Local couple finds relief in charity

Local couple finds relief in charity
The bridges constructed in Ansel’s memory cost about $3,000 to $4,000 and allow students to attend school year-round. Courtesy photo

CARLSBAD — Grief can be debilitating, and nobody knows this more than Dr. Hai Le, who practices internal medicine at Scripps Coastal Medical Center in Vista and his wife, Loann.

They lost their 15-year-old son Ansel two years ago in an accident at their home in Carlsbad.

However, the two are finding a way to heal by honoring his memory through “A Bridge to School,” a charity program benefitting school children in their homeland of Vietnam.

The couple started the Ansel Foundation to raise funds to build bridges for poor villages in Vietnam.

During monsoon season, children get stuck at home because poorly constructed bridges collapse or wash away, leaving them without a route to school.

The two find solace in helping others with the bridges they build on the Mekong Delta.

The bridges are built under the umbrella of Compassionate Service Society, a larger charity based out of Orange County.

If there is a surplus of donations after the bridges are constructed, the Le’s use the money to construct much-needed wells in the village.

The couple chose the project because the dollars go farther in the country.

“We want to be able to use the limited money for a lot of people,” said Dr. Le.

The couple is from Vietnam but left in the late 1970’s, after the fall of Saigon.

Dr. Le spent time in Malaysia while waiting to come to America. It was there his inspiration to become a doctor solidified after witnessing the good two doctors did for Doctors Without Borders.

“They truly inspired me as a teenager,” said Dr. Le.

One doctor, who he called Dr. Martin, would work all day with the refugees on a hospital boat. Afterwards, he would boat to shore to clean up the beaches, to keep cholera from spreading.

“I was so amazed and shocked to see someone so different from us, come from a part of the world that is so comfortable, come to this remote island, Pulau Bidong, Malaysia and do far more than we could’ve asked him to do,” Dr. Le said about Dr. Martin.

About 43,000 refugees were housed on a square mile island, said Dr. Le.

“I look back now and it’s really lucky that we survived that,” he said.

He came to Long Beach as a teenager, which is where he met his wife six years later.

The two haven’t been back to Vietnam since, but hope to visit the bridges they’ve funded through the Ansel Foundation.

Their son dreamed of becoming a doctor, like his father, as his way to help people.

His parents described him as an extremely studious child who was an old soul.

Ansel volunteered his lunch hour to help tutor other students, which Dr. Le was completely unaware of until Ansel’s friends spoke at                         his funeral.

He was active in school, getting straight A’s, taking mostly AP classes and competing in speech and debate at Carlsbad High School.

Trophies from his time on the speech and debate team still dot his room, which his mother said, she still has a hard time passing.

He also was one of the youngest tutors at the Carlsbad City Library Learning Center, volunteering his free time after school to help students with math.

Organizers of the program were so impressed with his tutelage, they were willing to pay him for his work, which would’ve been his first paying job.

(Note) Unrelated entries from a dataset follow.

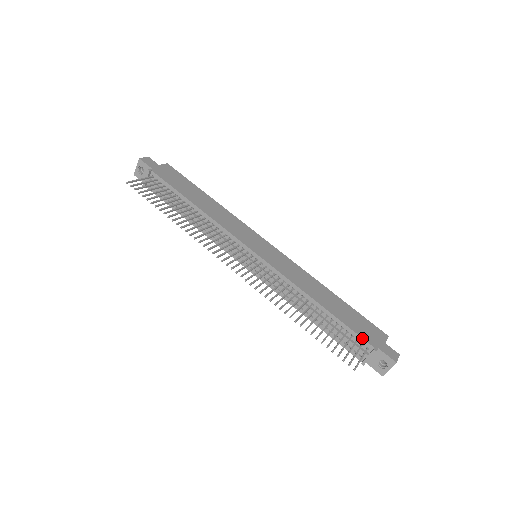
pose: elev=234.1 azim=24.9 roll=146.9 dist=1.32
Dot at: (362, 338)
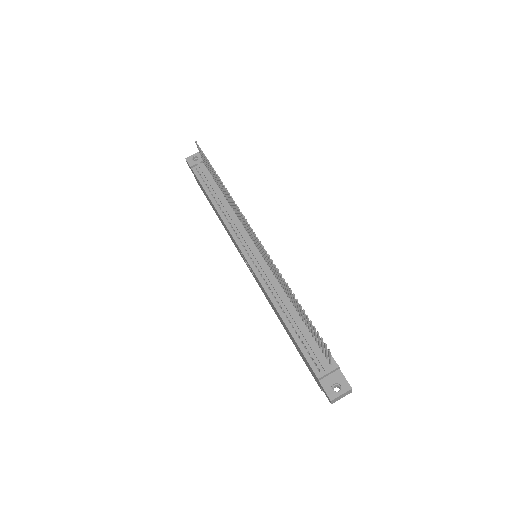
Dot at: occluded
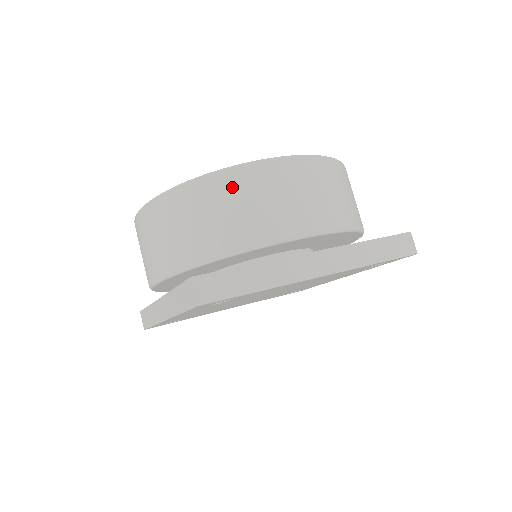
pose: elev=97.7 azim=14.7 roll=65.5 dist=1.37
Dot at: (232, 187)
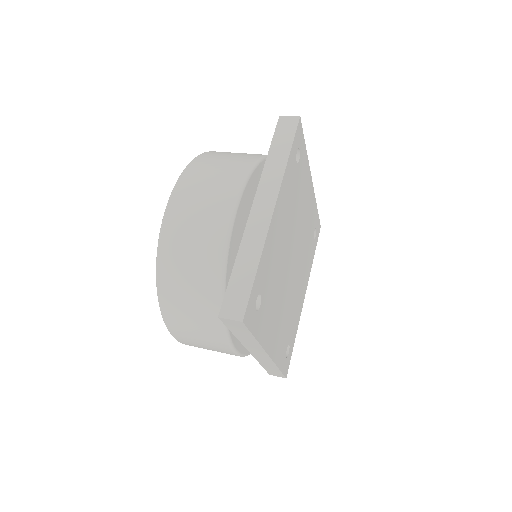
Dot at: occluded
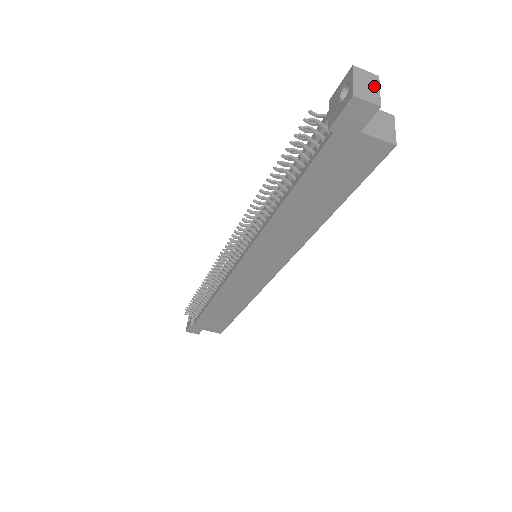
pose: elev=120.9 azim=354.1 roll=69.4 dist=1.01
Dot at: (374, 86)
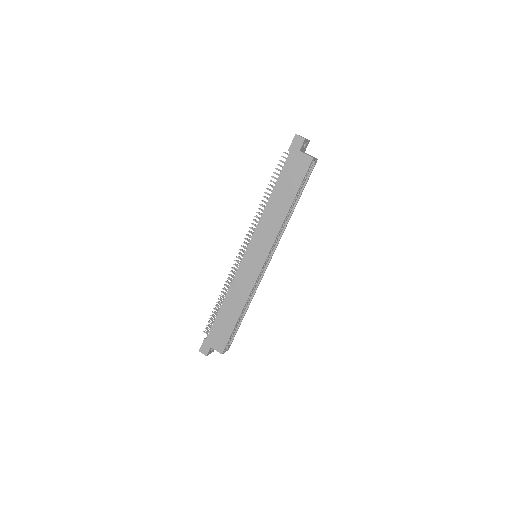
Dot at: (306, 139)
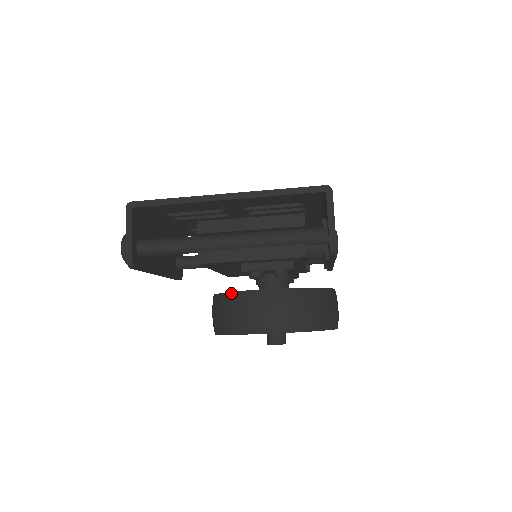
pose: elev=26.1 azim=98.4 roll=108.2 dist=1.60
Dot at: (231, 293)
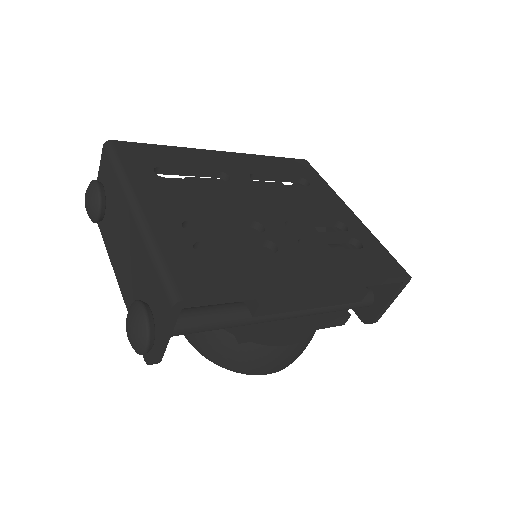
Dot at: (247, 342)
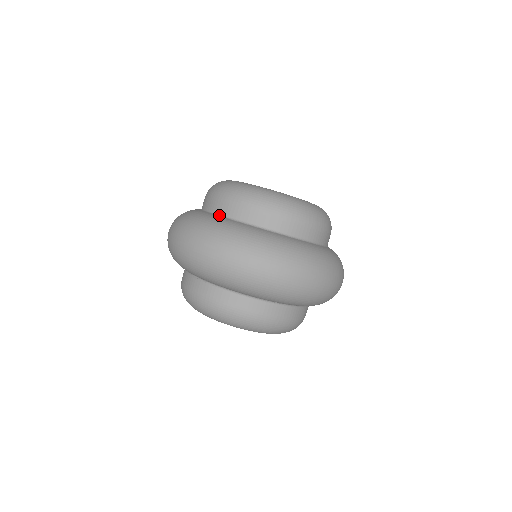
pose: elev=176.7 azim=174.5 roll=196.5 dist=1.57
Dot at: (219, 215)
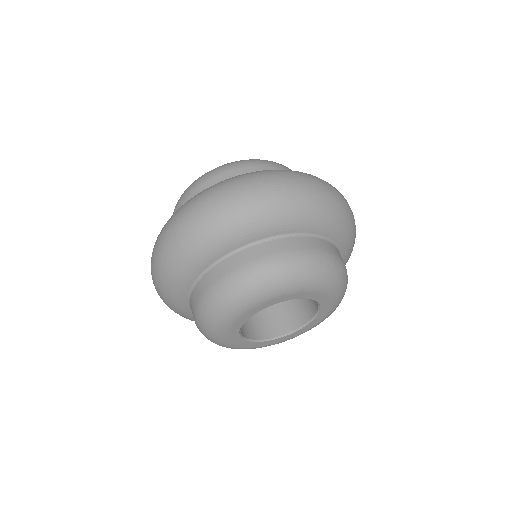
Dot at: occluded
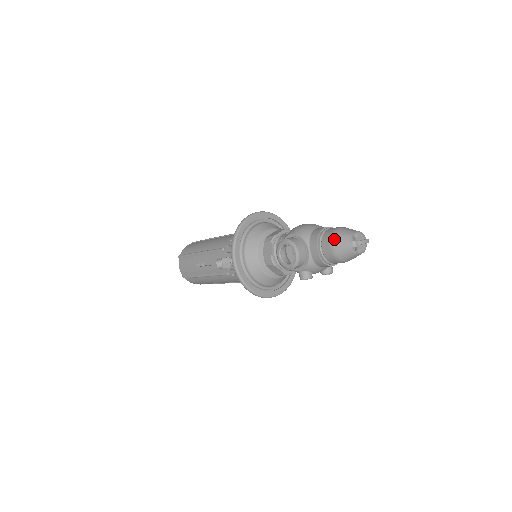
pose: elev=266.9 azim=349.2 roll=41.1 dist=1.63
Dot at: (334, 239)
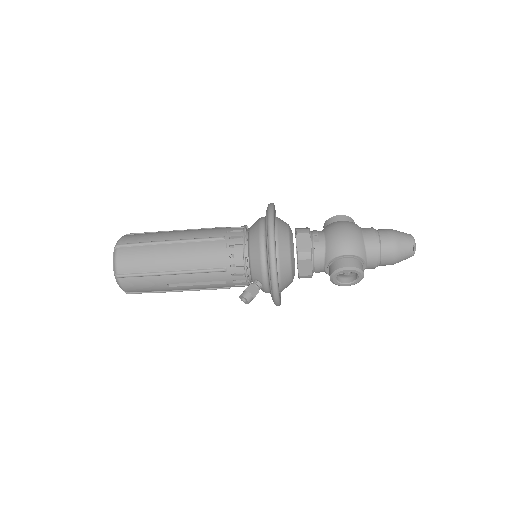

Loann said two years may seem like a long time since losing Ansel, but it’s still extremely difficult, as if it happened yesterday.

Loann also finds relief in reaching out to an online community. She said she never used Facebook but after Ansel’s passing, a friend suggested she start an online foundation.

Her page, Loving Wellness – Mind and Body, combines her knowledge as a dietician with inspirational and encouraging phrases. She started the page to honor Ansel and it now has close to 100,000 followers.

It has helped her connect with people as far away as the Netherlands and Brazil, who she believes she never would have met otherwise.

Ansel used to help her do anything online so she feels he would be proud of her efforts managing such a popular Facebook page.

The couple said it’s difficult for people to relate to their loss, so seeing words online from others who have experienced similar pain “is like a hug,” said Dr. Le.

The couple plans to continue the program in honor of their son, who would have been 17 in May.